As July began, new measures to punish people who mixed up their recycling were greeted with scepticism.

Enfield Borough Council based the scheme on a 'three-strike' policy, under which a first misdemeanour would lead to a warning, a second lapse would result in a letter and a final misdemeanour could lead to the household having their recycling bins takn away.

The council said almost 2,000 people had put out wrongly sorted recycling between January and March 2010, but Adrian Bishop-Laggett, vice president of the Federation of Enfield Residents and Allied Association, warned that some people could be punished if passers-by put litter in the bins, and called for education.

With long, warm summer nights, police revealed that every Sunday evening speed junkies of all ages were flocking to the A10 Great Cambridge Road to see who can post the fastest time on the stretch between Carterhatch Lane and the M25 junction.
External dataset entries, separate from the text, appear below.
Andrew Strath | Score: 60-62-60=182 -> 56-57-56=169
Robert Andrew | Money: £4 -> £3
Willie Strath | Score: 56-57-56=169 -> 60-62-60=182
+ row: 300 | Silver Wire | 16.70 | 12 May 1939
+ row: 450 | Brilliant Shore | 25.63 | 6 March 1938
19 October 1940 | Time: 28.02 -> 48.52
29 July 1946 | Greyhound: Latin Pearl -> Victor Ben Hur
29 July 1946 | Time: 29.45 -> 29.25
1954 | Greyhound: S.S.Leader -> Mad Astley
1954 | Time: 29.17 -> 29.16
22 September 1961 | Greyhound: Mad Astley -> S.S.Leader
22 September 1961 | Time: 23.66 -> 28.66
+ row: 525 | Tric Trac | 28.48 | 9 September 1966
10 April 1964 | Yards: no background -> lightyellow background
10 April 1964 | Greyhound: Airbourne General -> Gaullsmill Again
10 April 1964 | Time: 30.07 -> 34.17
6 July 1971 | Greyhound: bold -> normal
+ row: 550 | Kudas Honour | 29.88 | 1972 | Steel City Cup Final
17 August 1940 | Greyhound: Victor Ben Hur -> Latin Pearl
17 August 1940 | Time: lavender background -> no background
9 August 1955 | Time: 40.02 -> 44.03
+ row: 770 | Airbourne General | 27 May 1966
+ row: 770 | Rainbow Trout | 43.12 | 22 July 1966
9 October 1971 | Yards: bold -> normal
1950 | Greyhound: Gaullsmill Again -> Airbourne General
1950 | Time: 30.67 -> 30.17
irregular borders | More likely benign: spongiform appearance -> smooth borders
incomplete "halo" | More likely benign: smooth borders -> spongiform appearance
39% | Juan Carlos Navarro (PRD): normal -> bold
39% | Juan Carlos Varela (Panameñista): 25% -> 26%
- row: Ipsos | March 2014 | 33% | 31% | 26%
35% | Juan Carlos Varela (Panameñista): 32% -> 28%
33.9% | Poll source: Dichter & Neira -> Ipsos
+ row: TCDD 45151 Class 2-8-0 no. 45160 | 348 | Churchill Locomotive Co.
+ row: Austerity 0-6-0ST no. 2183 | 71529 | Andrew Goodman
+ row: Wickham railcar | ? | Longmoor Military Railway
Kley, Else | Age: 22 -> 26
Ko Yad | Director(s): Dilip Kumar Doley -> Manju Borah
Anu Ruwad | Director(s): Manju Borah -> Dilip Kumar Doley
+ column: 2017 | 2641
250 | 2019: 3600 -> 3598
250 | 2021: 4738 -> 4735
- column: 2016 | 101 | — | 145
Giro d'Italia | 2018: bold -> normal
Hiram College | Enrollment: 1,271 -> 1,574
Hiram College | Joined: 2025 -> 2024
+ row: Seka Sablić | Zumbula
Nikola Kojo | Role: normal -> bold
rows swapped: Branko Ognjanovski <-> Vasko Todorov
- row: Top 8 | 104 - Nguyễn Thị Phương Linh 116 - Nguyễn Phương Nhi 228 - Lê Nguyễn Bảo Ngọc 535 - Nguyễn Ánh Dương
The police warned that they would crack down on the issue and arrested as many as 20 people every Sunday for speeding.

A mother and father wiped away their tears in July, after crossing the finish line of the British London 10K run in memory of their daughter.

Jessica Naomi Clarke was just 12 days old when she died in Chase Farm Hospital on July 15, 2-12 after complications from a rare virus.

And tributes were paid to a father-of-two who died after his motorbike collided with a car in Enfield.

Rory Mondesir-Payne, 27, was driving his new blue and white bike on the A10 Great Cambridge Road when the incident happened.